She took the first opportunity there was for women to run the marathon distance, the Masters and Maidens Marathon in Guildford in October 1975.
“I saw the Guildford marathon advertised. I did very little training just one 20 mile run from Kent into London. I went out the night before the race and had lots of bad red wine and then on the way down I was eating chocolate and popcorn. I felt sick by the time we started and I was exhausted after 3 miles.”
Despite her poor preparation, Leslie finished third in just over three and a half hours. Her marathon career was well and truly under way. In 1978 she ran under three hours for the first time and after that she had many sub-3 results. She topped the Scottish marathon rankings in 1976, 1977 and 1978, was second in 1979 and first again in 1980. In May 1981, she set a 50 mile world best at the Lake Waramaug 50 mile road race in Connecticut, USA. In 1983, she was selected for the Evian Marathon Squad. The squad was an initiative of the British Amateur Athletics Board and the WAAA designed to secure more funding and sponsorship for female marathoners.
The queen of the roads
Described as the “queen of the roads” in the programme for the first London Marathon, Leslie was the public face of the women’s marathon in the 1980s. She was involved in setting up a chain of running stores, The London Runner, and appeared in advertisements for them. She wrote articles for magazines and gave lots of talks. When a new magazine called “Jogging” appeared in 1979 they chose Leslie for the front cover.
Her last marathon was the Isle of Wight Marathon in 1994 which she won for the seventh time. After that she developed a knee problem which prevented her from running and, never one to sit still, she took up powerlifting.
From rulebreakers to pioneers
Dale Greig and Leslie Watson are just two of the women who broke the rules and ran in men’s races. There are many whose stories will never be known because when women “crashed” men’s races, their times didn’t usually get recorded. These women have been written out of history, as if their races never happened.

○ ○ ○

What to work on =>
- a) Turn the taxonomy records below into a numbered list with no blank lines, and leave the pictures out.
- b) Write the next part of the passage on early women marathon runners, picking up after its last sentence.

○ ○ ○

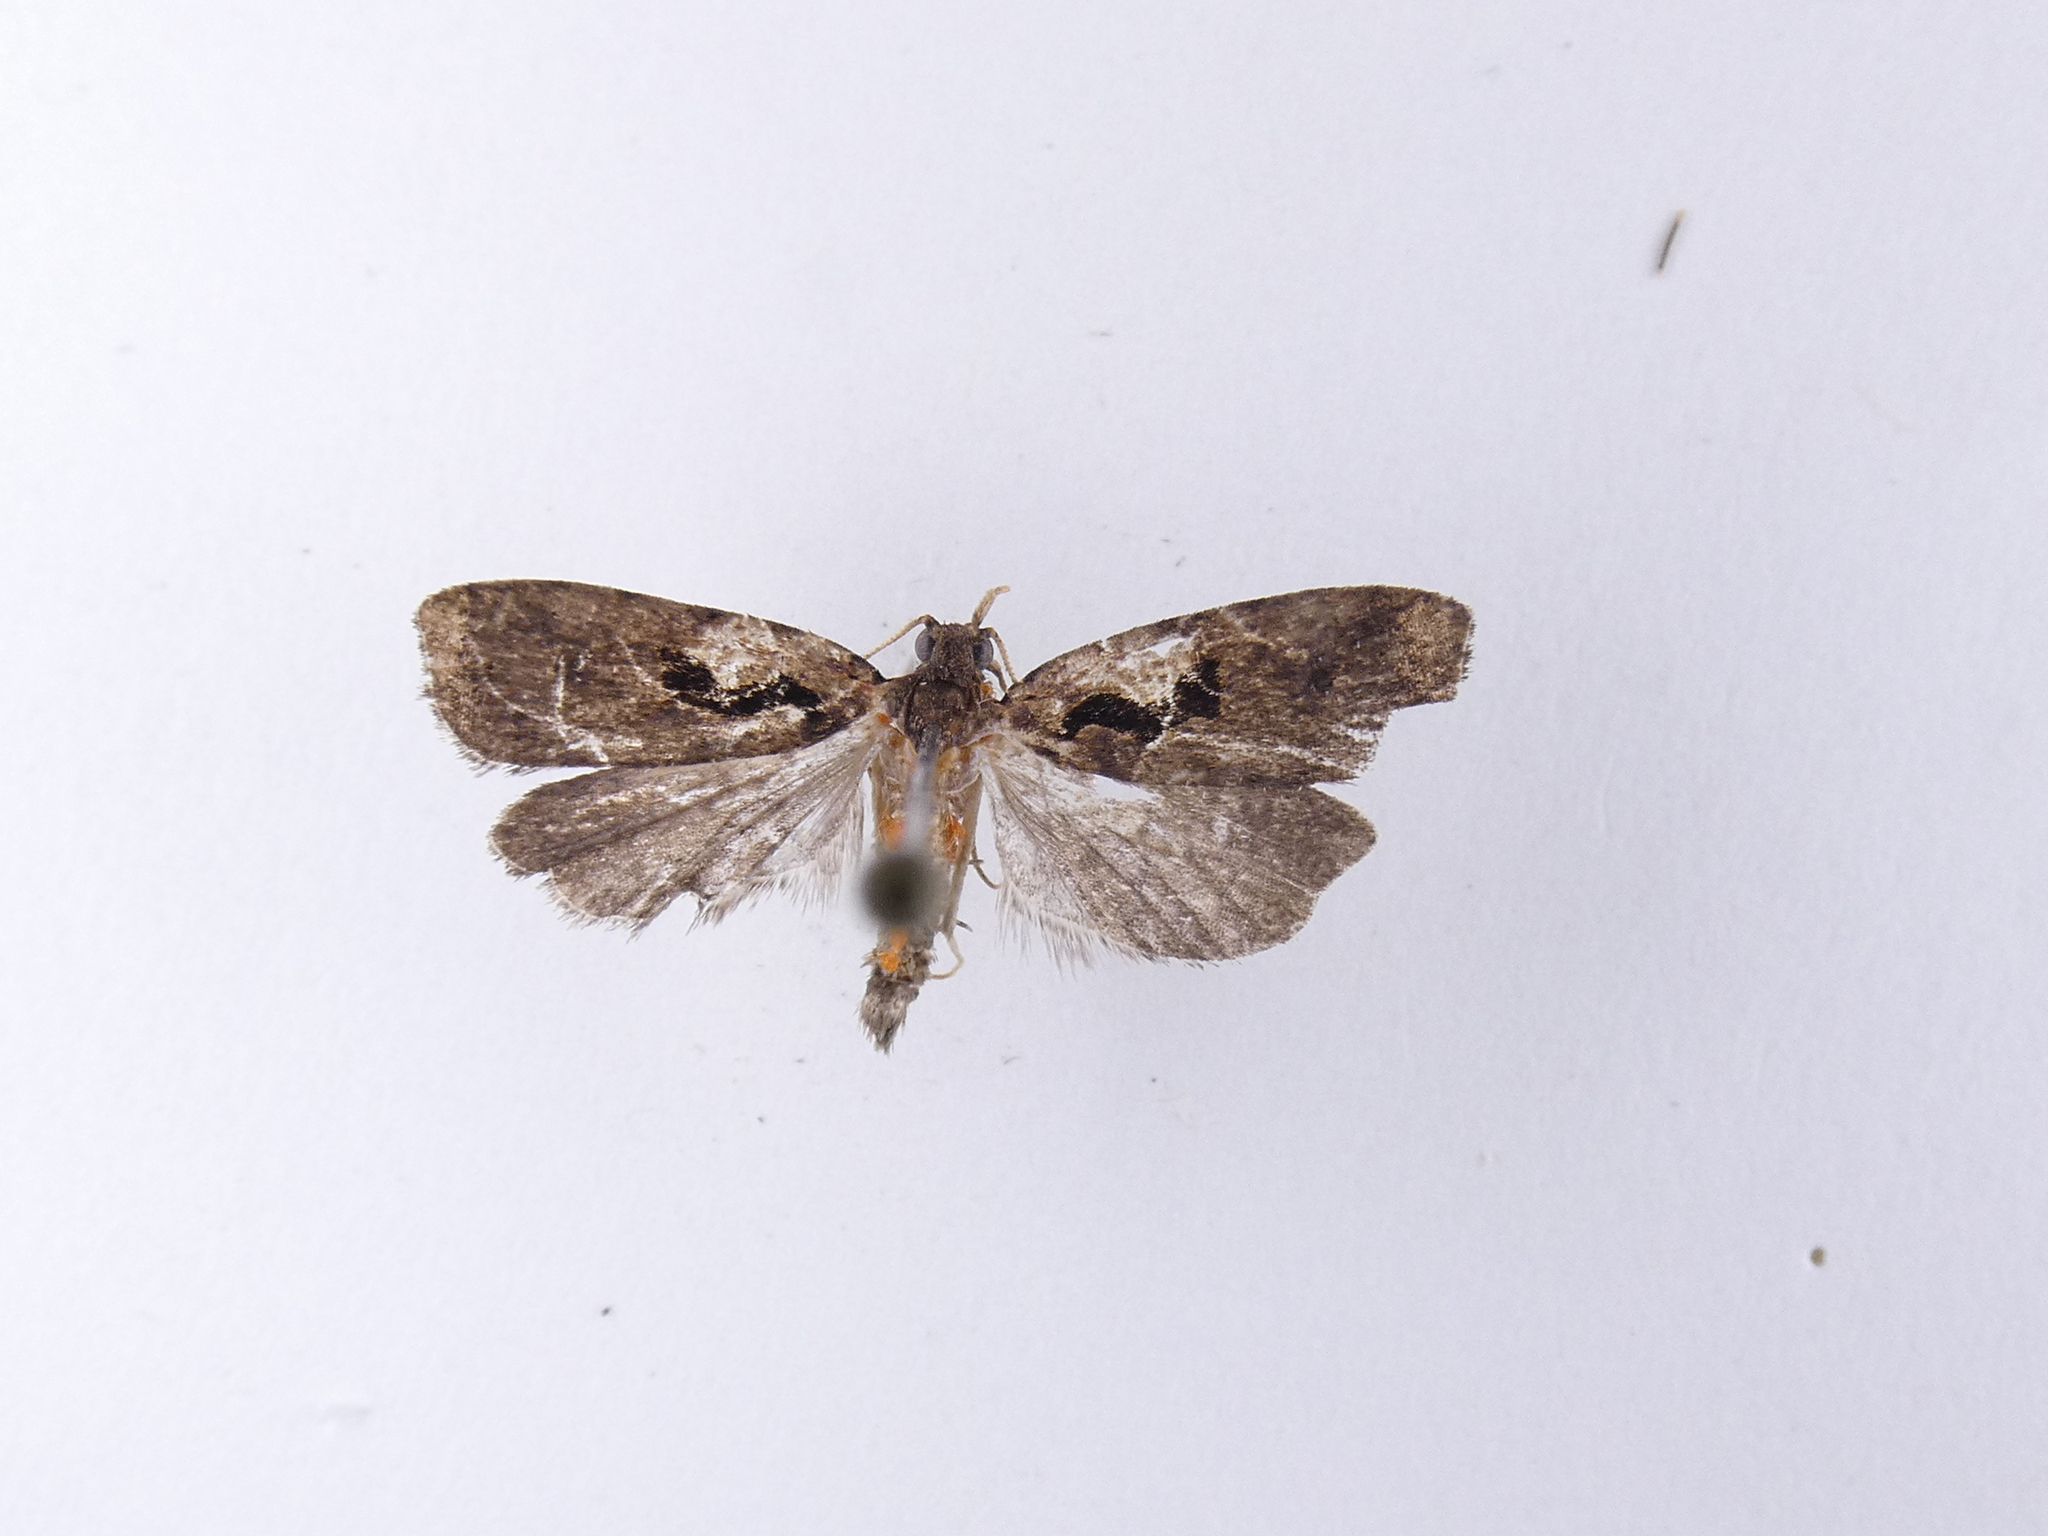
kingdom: Animalia
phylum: Arthropoda
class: Insecta
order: Lepidoptera
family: Tortricidae
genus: Cnephasia
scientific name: Cnephasia jactatana
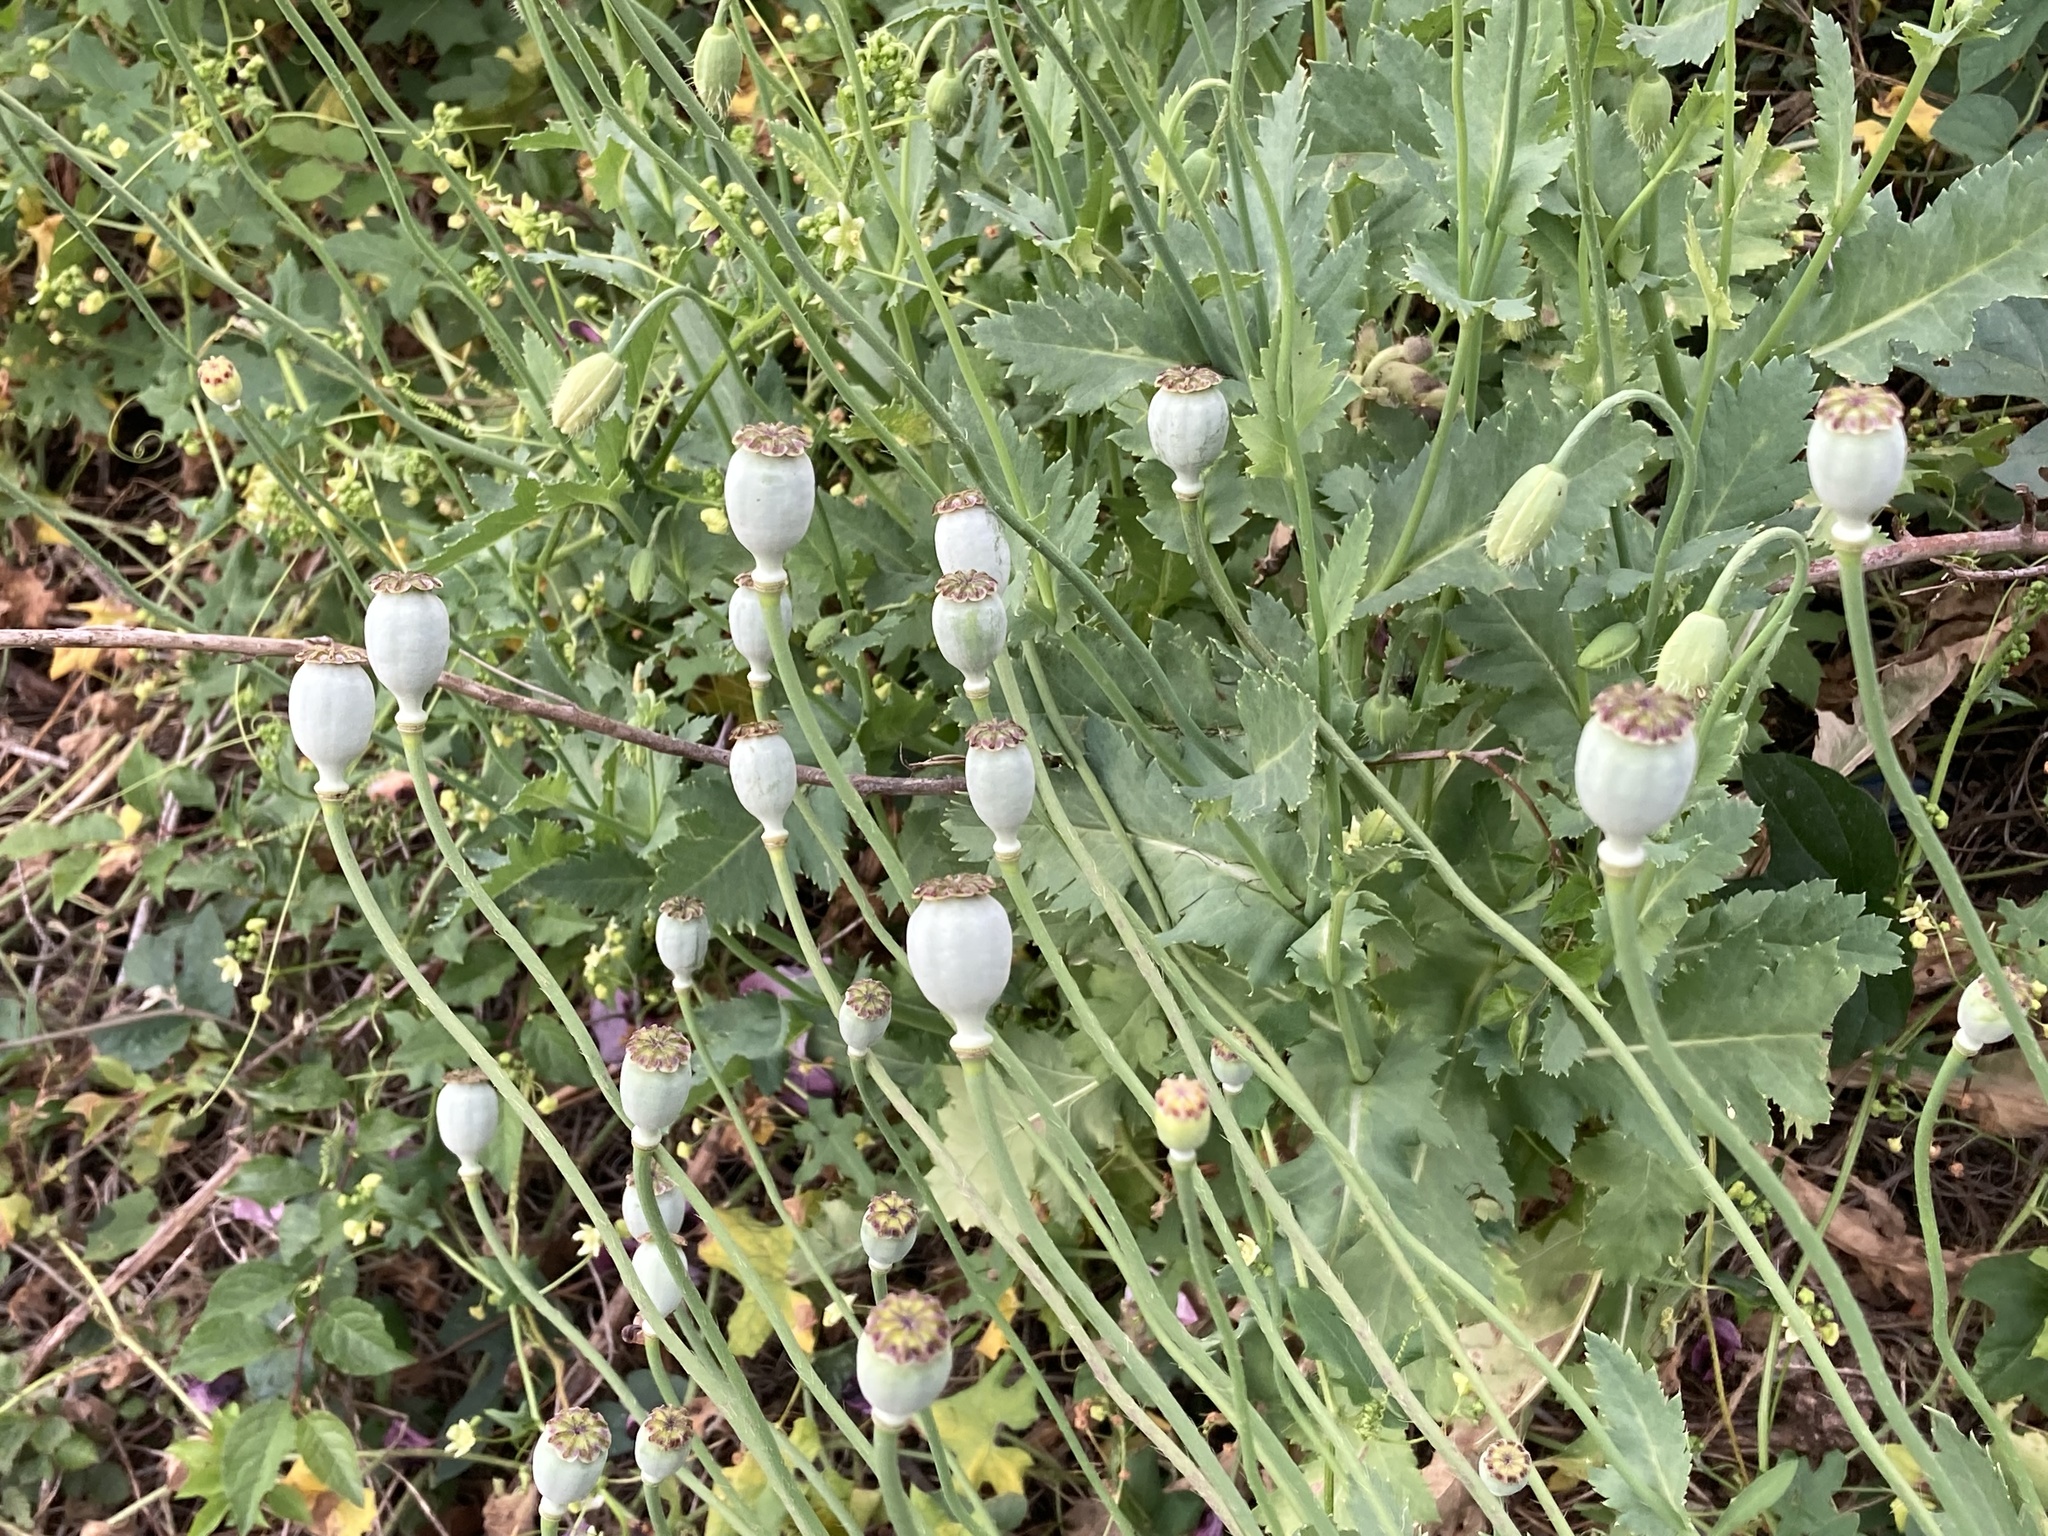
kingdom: Plantae
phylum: Tracheophyta
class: Magnoliopsida
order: Ranunculales
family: Papaveraceae
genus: Papaver
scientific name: Papaver somniferum
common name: Opium poppy
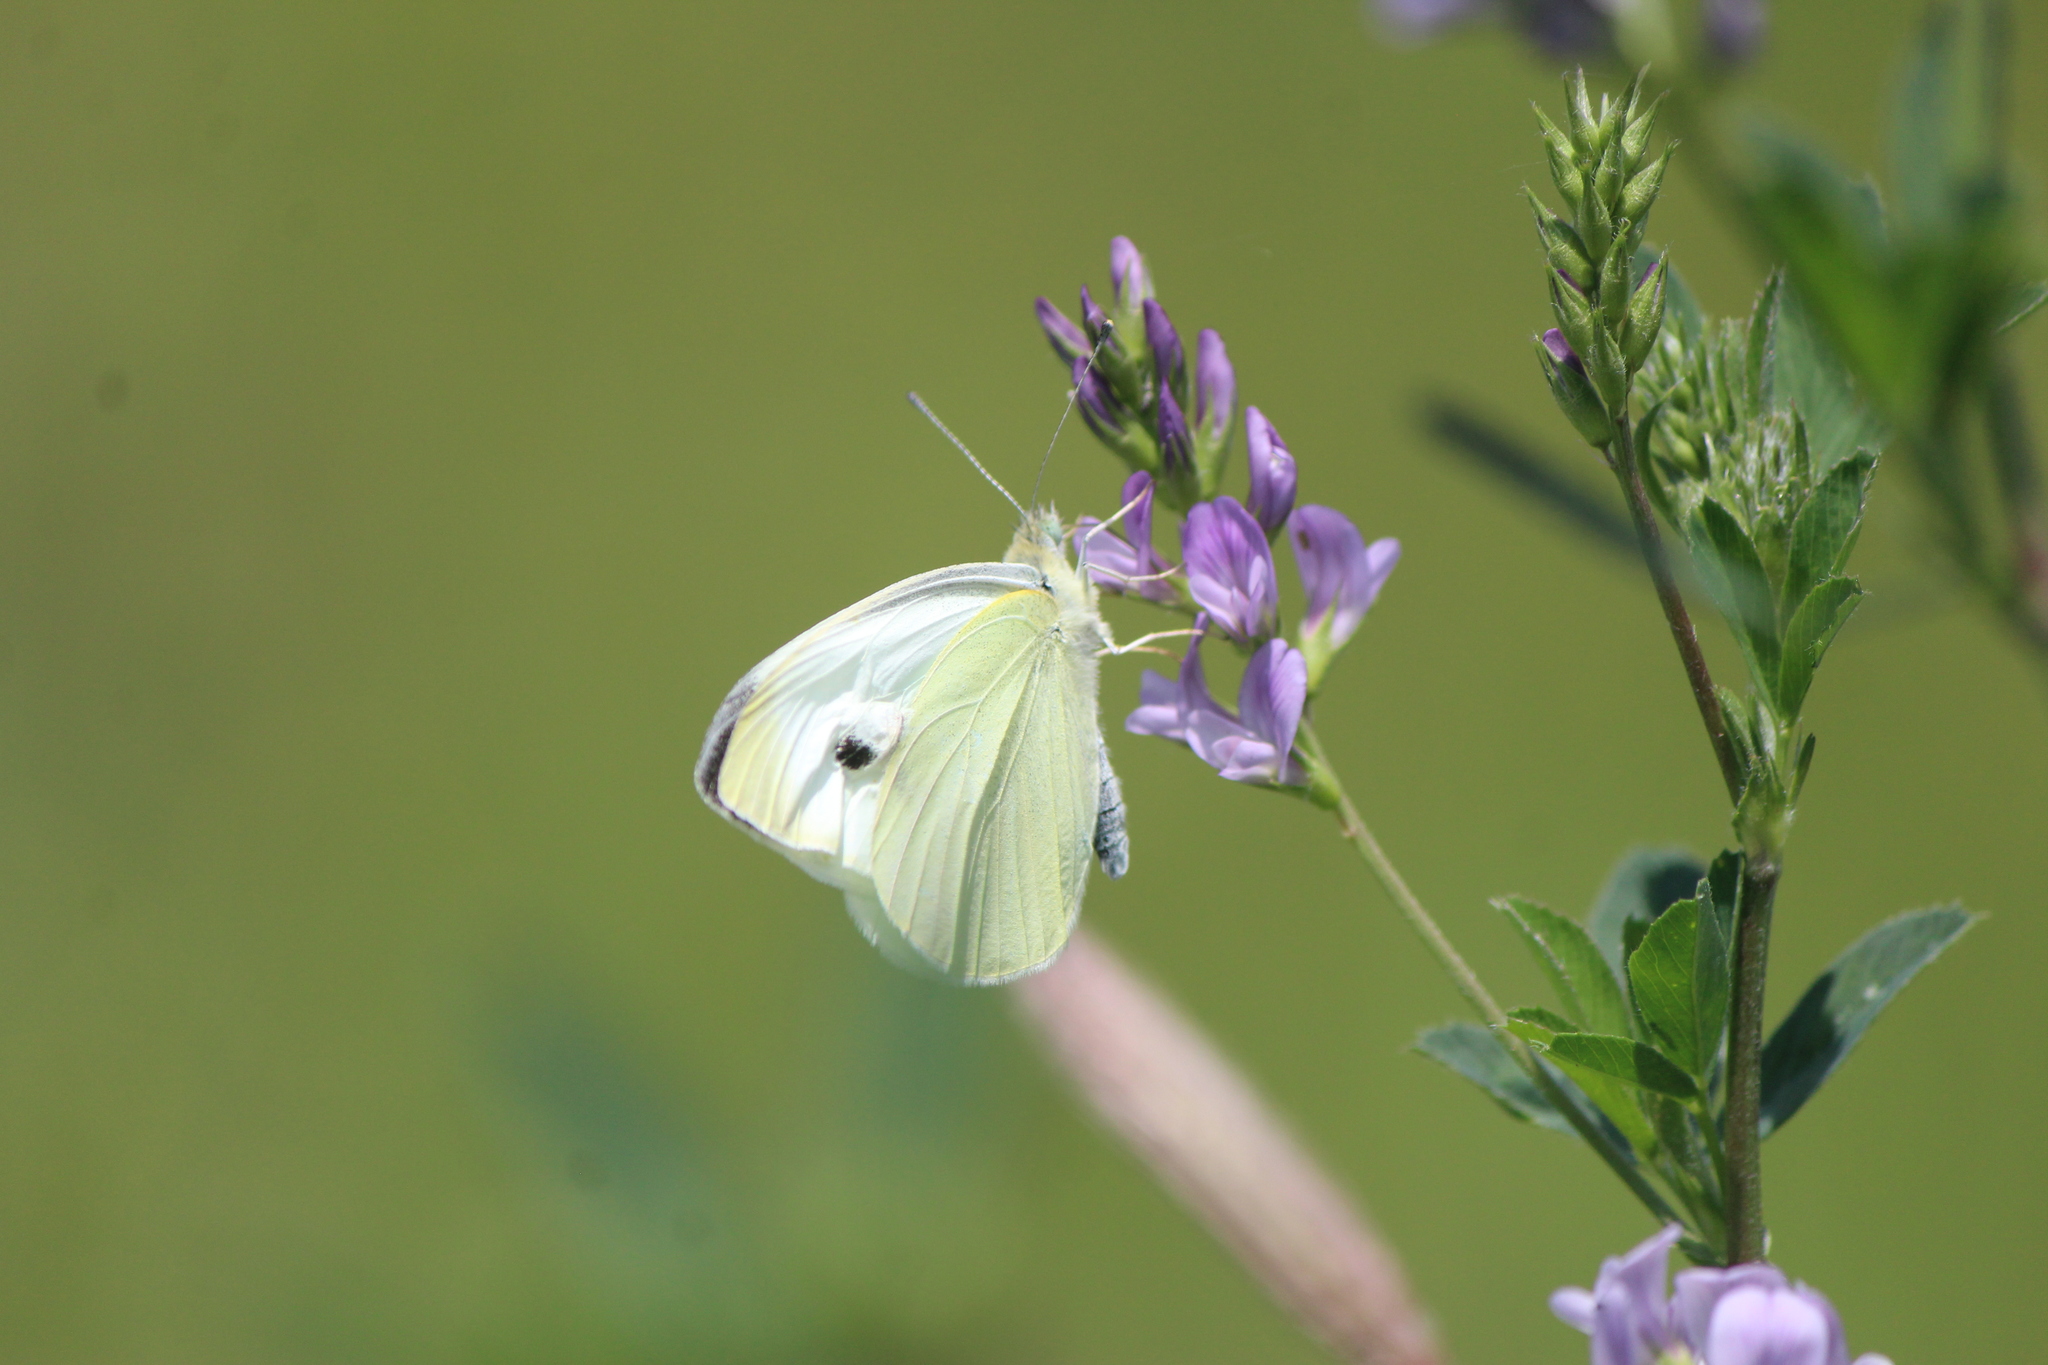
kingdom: Animalia
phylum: Arthropoda
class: Insecta
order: Lepidoptera
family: Pieridae
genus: Pieris
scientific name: Pieris rapae
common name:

○ ○ ○

Expected responses =>
- a)
1. kingdom: Animalia
2. phylum: Arthropoda
3. class: Insecta
4. order: Lepidoptera
5. family: Tortricidae
6. genus: Cnephasia
7. scientific name: Cnephasia jactatana
8. kingdom: Plantae
9. phylum: Tracheophyta
10. class: Magnoliopsida
11. order: Ranunculales
12. family: Papaveraceae
13. genus: Papaver
14. scientific name: Papaver somniferum
15. common name: Opium poppy
16. kingdom: Animalia
17. phylum: Arthropoda
18. class: Insecta
19. order: Lepidoptera
20. family: Pieridae
21. genus: Pieris
22. scientific name: Pieris rapae
23. common name:

- b)
There is no doubt that the huge uptake in women running today would never have occurred without these pioneering women distance runners who broke the mould in the 1960s and 1970s. Many of them did not get the opportunities to compete that they deserved, but they encouraged and inspired other women and paved the way for all of us who run today.
by Katie Holmes
Independent Sports Historian
www.RunYoung50.co.uk
April 2023
Sources
This article is an edited version of an article called “Rulebreakers” which appeared in Women’s Running magazine in December 2022.
Milestones in Women’s Marathon History – 1975 – Permission for women to run the marathon in the UK, Katie Holmes, Playing Pasts website, July 2022
Scotland’s People Register of Births
Profile of Dale Greig, Scottish Distance Running History website, September 2015
“There’ll be no prizes for women”, Like the Wind magazine #25 (an article about Dale Greig), Katie Holmes, September 2020
Profile of Leslie Watson, Scottish Distance Running History website, September 2015
Leslie Watson – Queen of the Roads, Katie Holmes, RunYoung50 website, December 2022
Scottish Track and Field Rankings 1959-2000 and SWAAA Championship results, the Scottish Association of Track Statisticians (SATS)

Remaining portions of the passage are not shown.